All CRMs (cohesin-gene pairs)

2,229,500 double-evidenced cis-regulatory modules (cohesin-gene pairs) annotated with cell types.

727 Mb (138 Mb compressed) file in .tsv format: double-evidenced.pair.tsv.gz
  1. GeneName: HUGO gene symbol of a gene involved in double evidenced cohesin CRMs.
  2. GeneID: Ensembl gene ID of a gene involved in double evidenced cohesin CRMs.
  3. RegulatorySite: Regulatory cohesin sites in 'chromosome-start-end' style.
  4. CelltypeInvolvedAll: Cell types (combine the following three columns) involved in double evidenced cohesin CRMs.
  5. CelltypeInvolvedCohesin: Cell types involved in the cohesin binding sites.
  6. CelltypeInvolvedLoop: Cell types involved in the cohesin-loop evidence.
  7. CelltypeInvolvedDEG: Cell types involved in the cohesin-DEG evidence.

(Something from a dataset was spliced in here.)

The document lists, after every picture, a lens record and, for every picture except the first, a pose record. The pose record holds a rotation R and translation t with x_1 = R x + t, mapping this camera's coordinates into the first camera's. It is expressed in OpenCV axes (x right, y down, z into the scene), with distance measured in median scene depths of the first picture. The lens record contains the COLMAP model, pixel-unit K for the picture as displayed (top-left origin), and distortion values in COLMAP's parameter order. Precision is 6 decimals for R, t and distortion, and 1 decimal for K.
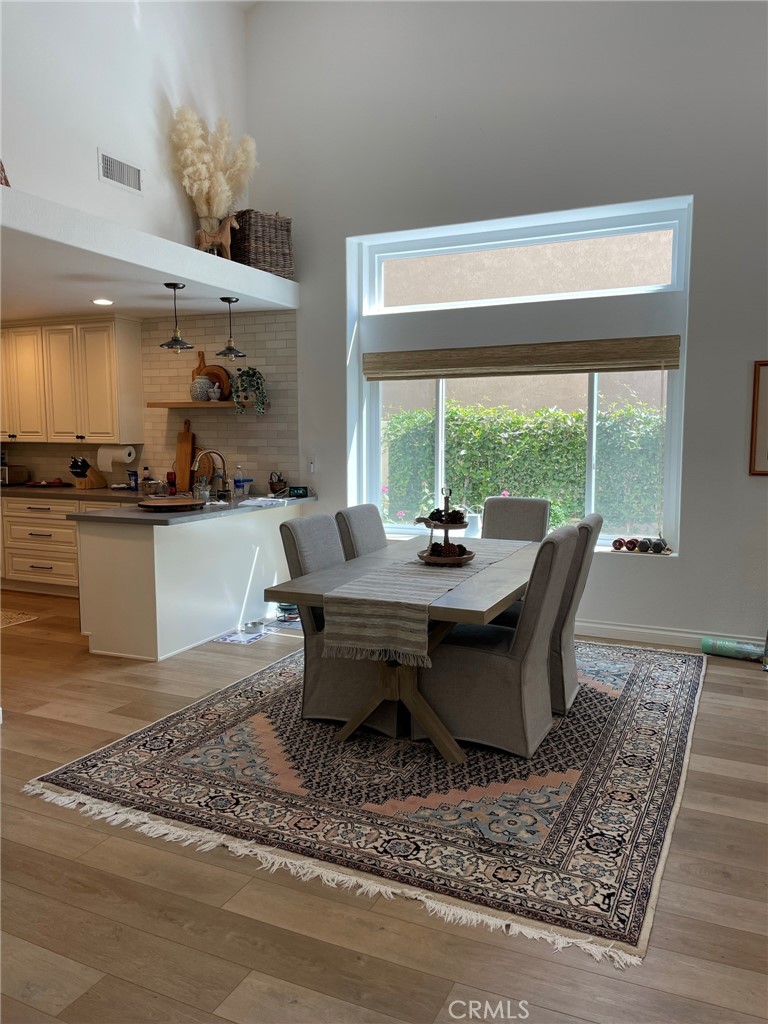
lens RADIAL K [[770.7, 0, 389.1], [0, 770.7, 512.0], [0, 0, 1]] dist [0.060882, -0.070033]
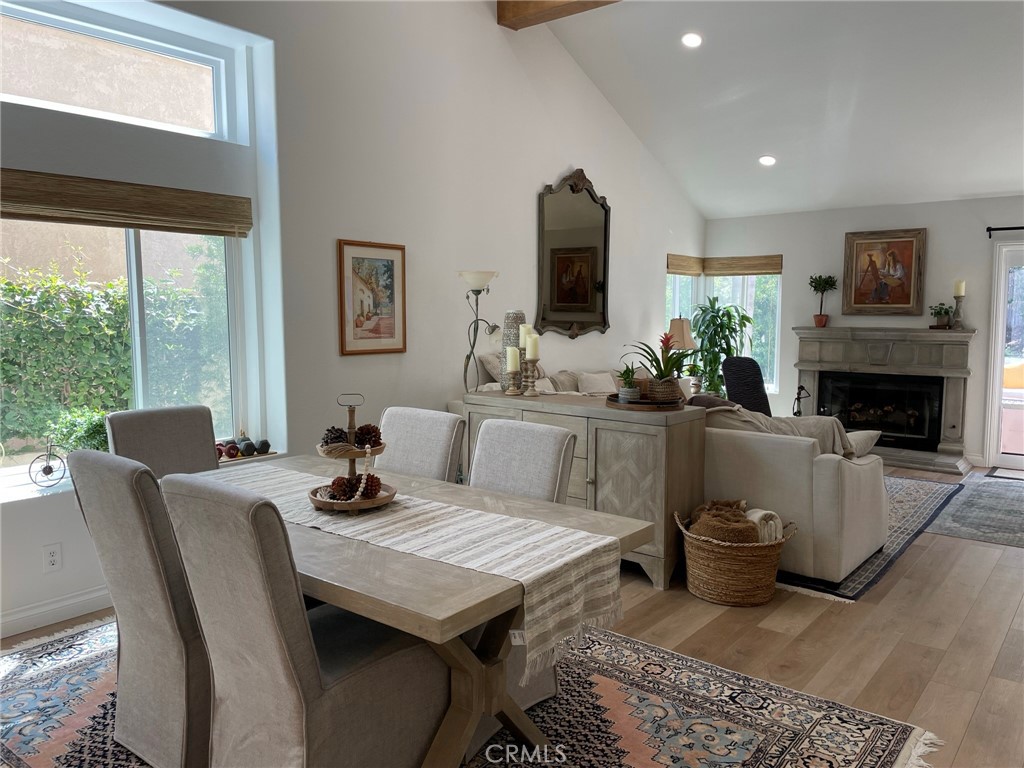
lens RADIAL K [[770.7, 0, 512.5], [0, 770.7, 380.6], [0, 0, 1]] dist [0.060882, -0.070033]
pose [[0.236859, -0.087874, 0.967562, -0.675926], [0.099135, 0.992889, 0.065906, -0.091780], [-0.966473, 0.080309, 0.243886, 0.875198]]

All cohesin ChIP-seq peaks

776 cohesin related ChIP-seq peak file at bed3 format

1.01 Gb (352 MB compressed) file in .bed3 format: : allpeak3col.tar.gz
  1. Chrom: Chromosome of the site.
  2. Start: Start genomic loci of the site (hg38).
  3. End: End genomic loci of the site (hg38).